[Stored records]
====================
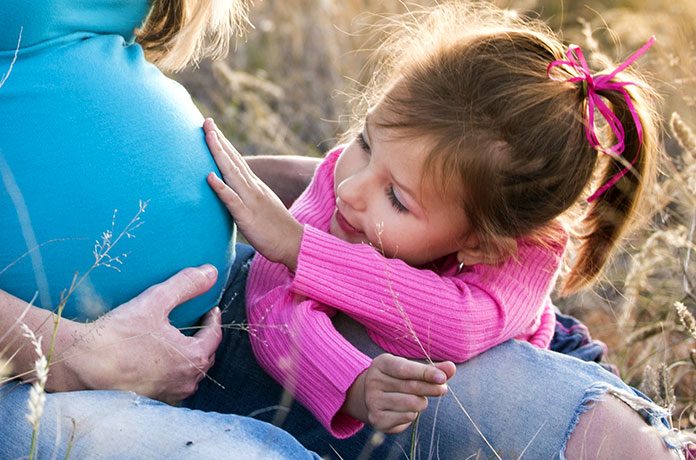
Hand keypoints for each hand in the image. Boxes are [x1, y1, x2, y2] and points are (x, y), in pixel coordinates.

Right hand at [48, 265, 222, 403]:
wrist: (82, 363)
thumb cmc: (119, 335)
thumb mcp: (155, 302)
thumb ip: (185, 285)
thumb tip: (211, 272)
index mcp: (193, 358)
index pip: (214, 336)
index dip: (213, 320)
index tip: (210, 309)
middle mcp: (185, 381)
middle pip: (205, 357)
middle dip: (204, 339)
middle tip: (197, 323)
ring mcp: (168, 394)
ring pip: (189, 374)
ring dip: (189, 358)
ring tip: (179, 341)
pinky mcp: (150, 400)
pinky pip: (171, 385)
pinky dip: (171, 372)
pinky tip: (159, 361)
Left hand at [204, 118, 302, 270]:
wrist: (295, 244)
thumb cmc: (276, 230)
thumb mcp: (260, 207)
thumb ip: (247, 196)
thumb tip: (232, 191)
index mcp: (254, 186)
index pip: (237, 161)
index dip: (223, 144)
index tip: (211, 128)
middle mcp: (253, 188)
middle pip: (233, 160)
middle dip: (218, 140)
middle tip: (206, 121)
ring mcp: (251, 201)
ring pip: (232, 173)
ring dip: (219, 154)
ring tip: (207, 136)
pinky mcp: (248, 217)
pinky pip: (232, 200)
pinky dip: (221, 187)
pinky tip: (209, 177)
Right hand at [343, 353, 455, 433]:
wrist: (371, 397)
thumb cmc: (397, 380)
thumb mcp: (411, 369)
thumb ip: (431, 369)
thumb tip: (451, 367)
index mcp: (381, 364)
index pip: (405, 369)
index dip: (425, 373)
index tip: (443, 378)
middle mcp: (373, 381)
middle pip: (411, 386)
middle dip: (431, 388)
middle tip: (443, 389)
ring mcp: (373, 401)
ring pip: (411, 404)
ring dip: (421, 402)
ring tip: (418, 399)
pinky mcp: (377, 419)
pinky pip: (406, 417)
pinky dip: (413, 414)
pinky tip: (407, 410)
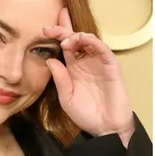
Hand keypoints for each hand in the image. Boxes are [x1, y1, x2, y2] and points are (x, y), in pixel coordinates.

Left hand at [42, 7, 133, 145]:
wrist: (105, 128)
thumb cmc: (86, 115)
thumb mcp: (66, 98)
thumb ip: (60, 79)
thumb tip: (50, 60)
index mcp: (73, 69)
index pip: (64, 46)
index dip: (56, 35)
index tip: (43, 29)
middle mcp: (86, 62)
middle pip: (75, 39)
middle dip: (63, 29)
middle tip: (50, 26)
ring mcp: (99, 63)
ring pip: (89, 40)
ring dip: (76, 35)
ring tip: (65, 39)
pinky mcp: (111, 66)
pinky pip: (103, 49)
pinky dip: (93, 41)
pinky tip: (83, 39)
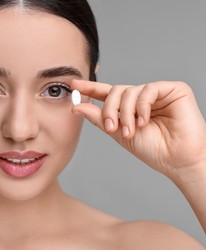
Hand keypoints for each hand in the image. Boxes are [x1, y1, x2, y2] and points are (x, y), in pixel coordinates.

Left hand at [71, 80, 205, 181]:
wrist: (177, 161)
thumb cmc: (152, 149)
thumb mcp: (118, 133)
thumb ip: (99, 118)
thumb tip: (77, 106)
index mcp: (129, 107)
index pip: (107, 93)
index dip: (90, 88)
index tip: (74, 86)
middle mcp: (142, 98)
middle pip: (115, 91)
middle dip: (109, 109)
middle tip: (112, 128)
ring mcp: (157, 93)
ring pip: (129, 91)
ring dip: (126, 113)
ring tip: (130, 131)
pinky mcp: (174, 90)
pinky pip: (149, 89)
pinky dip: (142, 106)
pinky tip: (145, 121)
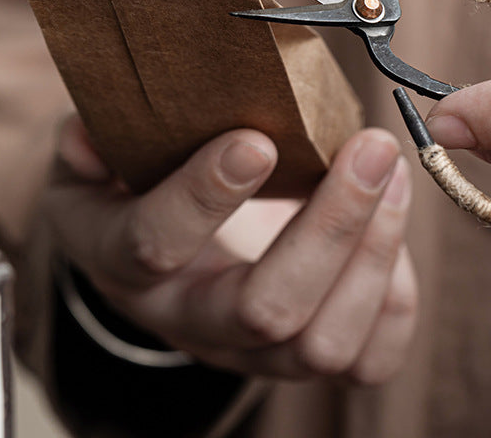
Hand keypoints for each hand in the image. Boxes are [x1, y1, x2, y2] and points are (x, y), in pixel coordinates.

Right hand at [49, 117, 416, 381]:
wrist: (168, 245)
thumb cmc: (142, 185)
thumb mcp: (103, 154)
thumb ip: (95, 139)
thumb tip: (93, 133)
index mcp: (124, 262)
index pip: (154, 247)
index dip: (203, 197)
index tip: (257, 140)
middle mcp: (189, 321)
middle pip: (264, 310)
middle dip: (330, 225)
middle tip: (369, 147)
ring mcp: (253, 351)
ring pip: (324, 343)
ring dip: (374, 252)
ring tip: (392, 171)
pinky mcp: (306, 355)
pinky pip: (369, 357)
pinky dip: (396, 292)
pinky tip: (395, 218)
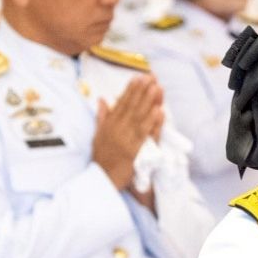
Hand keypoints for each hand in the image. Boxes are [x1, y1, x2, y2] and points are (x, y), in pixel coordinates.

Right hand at [93, 75, 163, 190]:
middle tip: (150, 77)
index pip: (121, 103)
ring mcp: (125, 140)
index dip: (131, 89)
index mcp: (109, 124)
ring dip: (149, 102)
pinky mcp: (134, 151)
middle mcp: (116, 129)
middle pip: (132, 107)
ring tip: (157, 88)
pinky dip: (153, 123)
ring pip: (139, 117)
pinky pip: (145, 135)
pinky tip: (160, 112)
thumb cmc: (101, 158)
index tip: (139, 77)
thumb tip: (102, 99)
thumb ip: (101, 116)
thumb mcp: (98, 135)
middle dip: (142, 91)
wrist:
====================
Would you retype exactly the lines above, from the line with "thumb mcp: (260, 207)" to the line with "ring pip: (232, 173)", with both end lines kept and nothing more?

thumb mcp: (260, 207)
thumb ip: (247, 196)
thumb tip: (232, 191)
index mcp: (254, 186)
index pip: (237, 161)
index dip: (223, 144)
index tip: (211, 128)
middle mcp: (253, 188)
middle pip: (233, 160)
middle dip: (218, 140)
middle tip: (206, 121)
ring mcp: (251, 201)
ring pip: (232, 173)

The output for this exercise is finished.